Alaska Gov. Walker issues disaster declaration after major earthquake damages infrastructure near Anchorage

  • A large earthquake has rocked buildings in Anchorage, prompting people to run out of offices and seek shelter under office desks.
  • The U.S. Geological Survey says the earthquake was centered about 7 miles north of Alaska's largest city.
A vehicle lies stranded on a collapsed roadway near the airport after an earthquake in Anchorage, Alaska, U.S. November 30, 2018. 
Nathaniel Wilder | Reuters
A vehicle lies stranded on a collapsed roadway near the airport after an earthquake in Anchorage, Alaska, U.S. November 30, 2018. 

A large earthquake has rocked buildings in Anchorage and caused lamp posts and trees to sway, prompting people to run out of offices and seek shelter under office desks.

The U.S. Geological Survey said the magnitude of the earthquake was 7.0, after initially giving a preliminary magnitude of 6.7.

Gov. Bill Walker issued a disaster declaration in the aftermath.

No tsunami danger exists for the U.S. west coast, British Columbia and Alaska, according to the US National Tsunami Warning Center. The center had initially issued a tsunami warning for coastal zones of southern Alaska.

Michael Burgy, a senior technician with the National Tsunami Warning Center in Palmer, Alaska, said the tsunami warning was automatically generated based on the quake's size and proximity to shore.
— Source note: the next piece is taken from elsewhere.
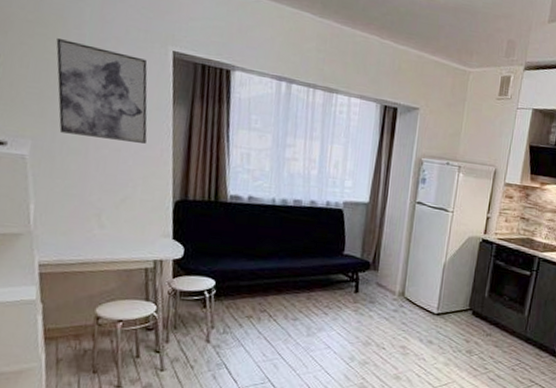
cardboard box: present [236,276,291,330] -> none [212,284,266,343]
Scientists monitored gauges to see if the quake generated big waves. Because there were none, they canceled the warning.

USGS says the earthquake Friday morning was centered about 7 miles (12 kilometers) north of Alaska's largest city, with a population of about 300,000. There were no immediate reports of any deaths or serious injuries.

People went back inside buildings after the earthquake but a smaller 5.8 magnitude aftershock a short time later sent them running back into the streets again.

Cracks could be seen in a two-story downtown Anchorage building, and photographs posted to social media showed fractured roads and collapsed ceiling tiles at an Anchorage high school. One image showed a car stranded on an island of pavement, surrounded by cavernous cracks where the earthquake split the road.

Cereal boxes and packages of batteries littered the floor of a grocery store, and picture frames and mirrors were knocked from living room walls.

All flights were halted at the airport after the quake knocked out telephones and forced the evacuation of the control tower, and the 800-mile Alaska oil pipeline was shut down while crews were sent to inspect it for damage.

Anchorage's school system canceled classes and asked parents to pick up their children while it examined buildings for gas leaks or other damage. Officials opened an Anchorage convention center as an emergency shelter.

Alaska averages 40,000 earthquakes per year, with more large quakes than the other 49 states combined.

Southern Alaska has a high risk of earthquakes due to tectonic plates sliding past each other under the region. According to the U.S. Geological Survey, the Pacific plate is sliding northwestward and plunges beneath the North American plate in southern Alaska, the Alaska Peninsula and the Aleutian Islands.

Alaska has been hit by a number of powerful quakes over 7.0 magnitude in recent decades, including a 7.9 that hit last January southeast of Kodiak Island. But it is rare for a quake this big to strike so close such a heavily populated area.

On March 27, 1964, Alaska was hit by a magnitude 9.2 earthquake, the strongest recorded in U.S. history, centered about 75 miles (120 kilometers) east of Anchorage. The quake, which lasted about 4½ minutes, and the tsunami it triggered claimed about 130 lives.

President Donald Trump, who is in Argentina for the G-20 summit, tweeted about the earthquake and told Alaskans "Your Federal Government will spare no expense."

NBC affiliate KTUU was knocked off the air due to the quake, according to NBC News. A reporter at KTVA, a CBS affiliate, tweeted a picture of its damaged newsroom.